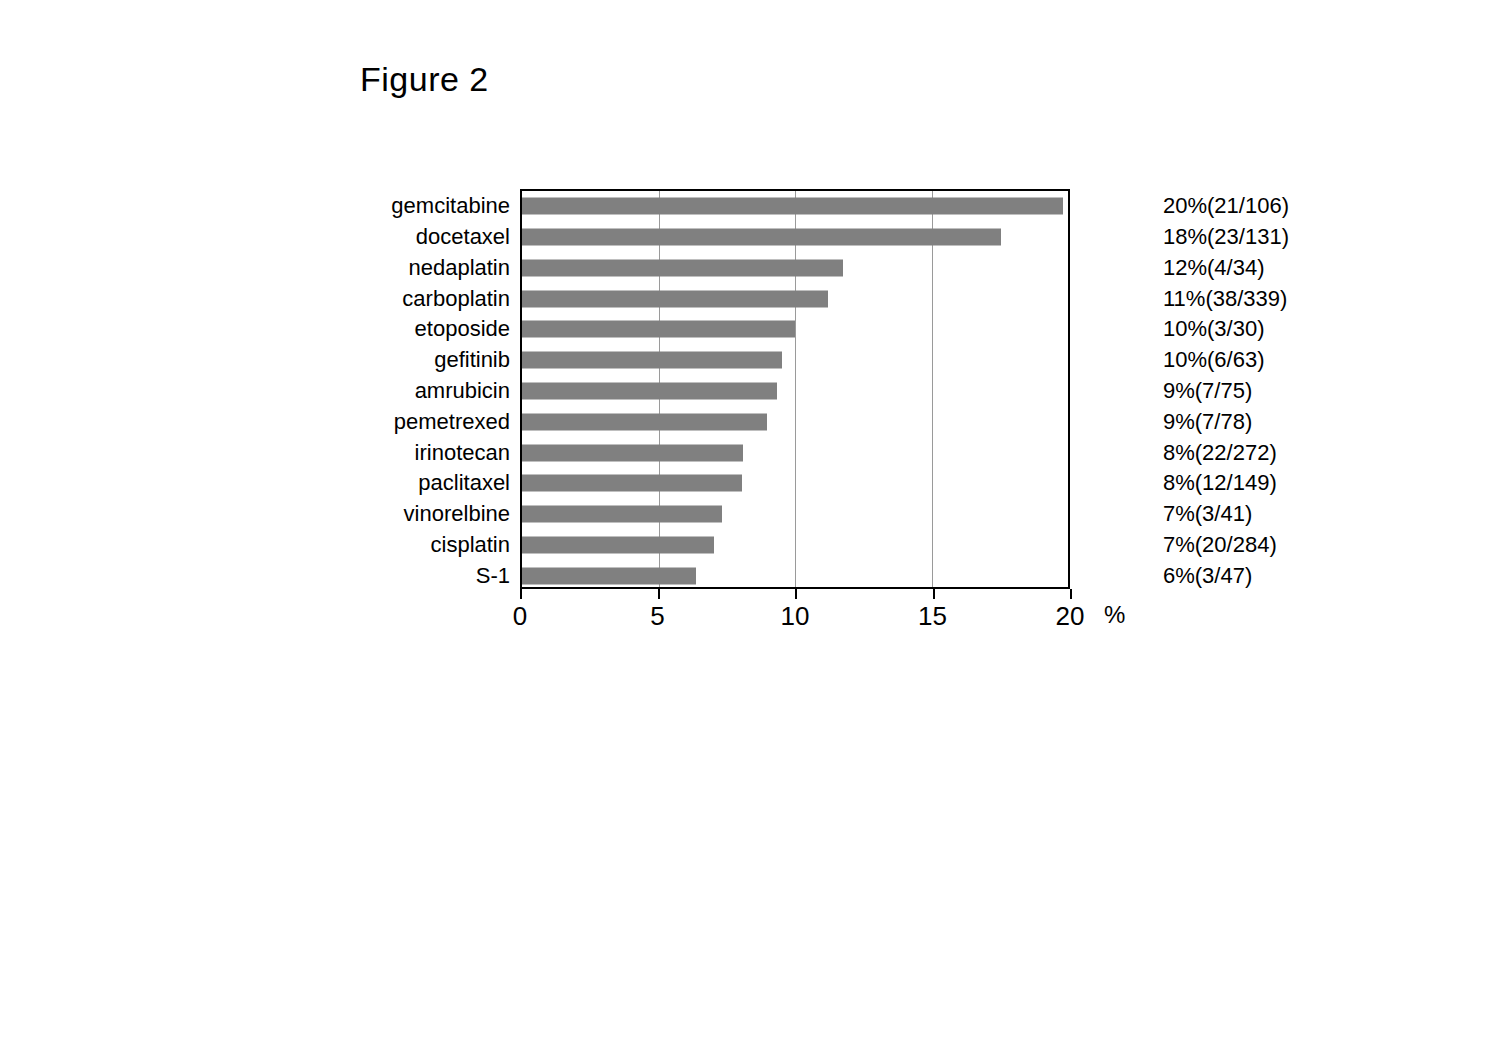Figure 2
gemcitabine
20%(21/106)
docetaxel
18%(23/131)
nedaplatin
12%(4/34)
carboplatin
11%(38/339)
etoposide
10%(3/30)
gefitinib
10%(6/63)
amrubicin
9%(7/75)
pemetrexed
9%(7/78)
irinotecan
8%(22/272)
paclitaxel
8%(12/149)
vinorelbine
7%(3/41)
cisplatin
7%(20/284)
S-1
6%(3/47)
0
5
10
15
20
%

☆ ☆ ☆

## How to complete this task
Copy out every line above without change, dropping the pictures.

## Task result
Figure 2
gemcitabine
20%(21/106)
docetaxel
18%(23/131)
nedaplatin
12%(4/34)
carboplatin
11%(38/339)
etoposide
10%(3/30)
gefitinib
10%(6/63)
amrubicin
9%(7/75)
pemetrexed
9%(7/78)
irinotecan
8%(22/272)
paclitaxel
8%(12/149)
vinorelbine
7%(3/41)
cisplatin
7%(20/284)
S-1
6%(3/47)
0
5
10
15
20
%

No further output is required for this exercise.